Only the French truly understand what has happened tomorrow morning — when they take roll call and discover just how painfully large the gaps in the 33rd Division are. The amazing courage and élan (spirit) of French soldiers has not produced victory, but has rather led them into a meat-grinder. One of the first effects of their panicked retreat is the shedding of dead weight from their 90-lb packs; advancing Germans discover piles of abandoned equipment.
Meanwhile, similar disasters have unfolded at Neufchateau to the east and Charleroi to the west. These early battles are a bloody lesson in planning and preparation: soldiers should not be asked to fight at the end of a long march under a heavy pack, and their artillery support should always be in place while they move through any area where they may encounter the enemy. Reconnaissance is as essential as the weapons men carry — and much else that they carry is dead weight.
All the combatants have overloaded their troops with an excess of baggage on the assumption that they will be marching ahead of their supply lines, and so may need every sort of material item in the field. Rather than speed them along, instead it actually slows them all down greatly. This was already a long-running problem in 1914, and incredibly it is still a common problem for modern soldiers.

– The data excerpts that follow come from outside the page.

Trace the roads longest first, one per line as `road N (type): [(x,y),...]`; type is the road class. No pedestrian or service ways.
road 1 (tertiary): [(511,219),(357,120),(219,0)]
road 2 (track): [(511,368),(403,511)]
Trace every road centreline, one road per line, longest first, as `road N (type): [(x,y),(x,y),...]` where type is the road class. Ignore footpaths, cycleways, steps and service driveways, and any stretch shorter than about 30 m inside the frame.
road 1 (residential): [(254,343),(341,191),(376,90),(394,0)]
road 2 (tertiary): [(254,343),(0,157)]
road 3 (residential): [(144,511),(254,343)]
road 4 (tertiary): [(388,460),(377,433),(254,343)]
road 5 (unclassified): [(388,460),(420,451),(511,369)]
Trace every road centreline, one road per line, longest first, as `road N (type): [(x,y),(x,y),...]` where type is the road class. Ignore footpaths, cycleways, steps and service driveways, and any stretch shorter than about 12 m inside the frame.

In his seminal monograph The Soldier’s Load, American General S.L.A. Marshall recalls Prussian General Scharnhorst’s rather amazing statement a century before this battle that “the infantryman should carry an axe in case he has to break down a door.”
Scharnhorst did not lack for company. You cannot read far into war without noting that among the great leaders of the past there has been a besetting blindness toward this subject. Either they have not deemed it worth mentioning among the vital principles of command, or their thoughts about it were badly confused.
Take Marshal Maurice de Saxe for example since his grasp of moral problems was on the whole profound.
About training he wrote eloquent truths like this one, “All the mystery of combat is in the legs and it is to the legs that we should apply ourselves.” But when de Saxe turned his thoughts to the problem of man’s powers on the battlefield, he said: “It is needless to fear overloading the infantry Soldier with arms. This will make him more steady.”
Making all allowances for the more limited movements during battle and the short killing range of all weapons during the wars of de Saxe’s times, it must still be conceded that on this point he sounds like an ass. Overloading has never steadied any man or made him more courageous. And such dictum runs directly counter to the principles of war and the sound leading of Soldiers. But the words are dangerous, if only because de Saxe uttered them. We too often ascribe to successful men a godlike infallibility, instead of weighing all things in the light of reason. What the Great Captains thought, succeeding generations find it difficult to forget and challenge reluctantly despite an ever-broadening human experience.
Finally, commanders of all these armies must learn to stop reinforcing failure. After the lead brigade had been slaughtered by German fire, the second should never have been ordered to charge the same gap. Reinforcements should be used to exploit success, or to plug holes in the line and avoid defeat. They must never be sent into an ongoing disaster. This seemingly-simple lesson will prove a hard one for all these armies to learn.